Après un mois d’attente, la mairie peut interdire la location. Les services municipaux peuvent aussi demander à visiter les lieux pour en vérifier l’hygiène et les caractéristiques techniques et énergétiques. Tout un programme.

De possibles sanctions financières

Ces mesures administratives sont évidemment sujettes, pour les mauvais élèves, à des sanctions financières pouvant atteindre 15 000 €. On aurait voulu accroitre le climat de défiance entre les propriétaires, les locataires et la collectivité qu’on ne s’y serait pas pris autrement.

Car si l’idée de la mairie de Strasbourg de prévenir la mise en location de logements insalubres est légitime, une telle ingérence de la part de la municipalité aura pour effet de dissuader des propriétaires de mettre en location leur bien, faute de moyens ou d’énergie disponibles, ce qui viendra tarir encore un peu plus l’offre de biens à louer à Strasbourg et augmenter les loyers des logements éligibles à la location.

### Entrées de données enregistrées
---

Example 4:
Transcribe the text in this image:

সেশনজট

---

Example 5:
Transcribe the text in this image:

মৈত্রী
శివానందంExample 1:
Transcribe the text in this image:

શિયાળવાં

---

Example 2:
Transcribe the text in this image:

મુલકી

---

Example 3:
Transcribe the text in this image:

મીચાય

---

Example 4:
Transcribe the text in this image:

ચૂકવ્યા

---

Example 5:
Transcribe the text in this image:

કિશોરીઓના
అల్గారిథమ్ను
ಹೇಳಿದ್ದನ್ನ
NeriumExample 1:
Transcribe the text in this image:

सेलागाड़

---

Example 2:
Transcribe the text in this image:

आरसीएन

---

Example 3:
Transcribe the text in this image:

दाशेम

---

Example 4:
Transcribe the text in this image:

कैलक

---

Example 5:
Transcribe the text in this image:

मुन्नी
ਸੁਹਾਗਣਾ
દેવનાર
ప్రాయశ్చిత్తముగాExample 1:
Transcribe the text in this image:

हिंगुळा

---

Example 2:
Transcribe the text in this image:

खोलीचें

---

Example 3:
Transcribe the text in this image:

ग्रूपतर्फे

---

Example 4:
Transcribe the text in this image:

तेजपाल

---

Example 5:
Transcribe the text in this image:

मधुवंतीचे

### Consigne 1
D'après l'extrait sur la location à Strasbourg, jusqu'à quel montant peuvent aller les sanctions financières ?
### Consigne 2
Reprenez mot pour mot, dans l'extrait sur la location à Strasbourg, le passage qui va de « Ces mesures administratives » jusqu'à « à la location. ».
Les données fournies ne servent à rien ici.

### Résultat 1
Jusqu'à 15 000 €.

### Résultat 2
Ces mesures administratives sont évidemment sujettes, pour les mauvais élèves, à des sanctions financières pouvant atteindre 15 000 €. On aurait voulu accroitre le climat de défiance entre les propriétaires, les locataires et la collectivité qu’on ne s’y serait pas pris autrement.

Car si l’idée de la mairie de Strasbourg de prévenir la mise en location de logements insalubres est légitime, une telle ingérence de la part de la municipalité aura pour effet de dissuader des propriétaires de mettre en location leur bien, faute de moyens ou d’énergie disponibles, ce qui viendra tarir encore un peu plus l’offre de biens à louer à Strasbourg et augmenter les loyers des logements éligibles à la location.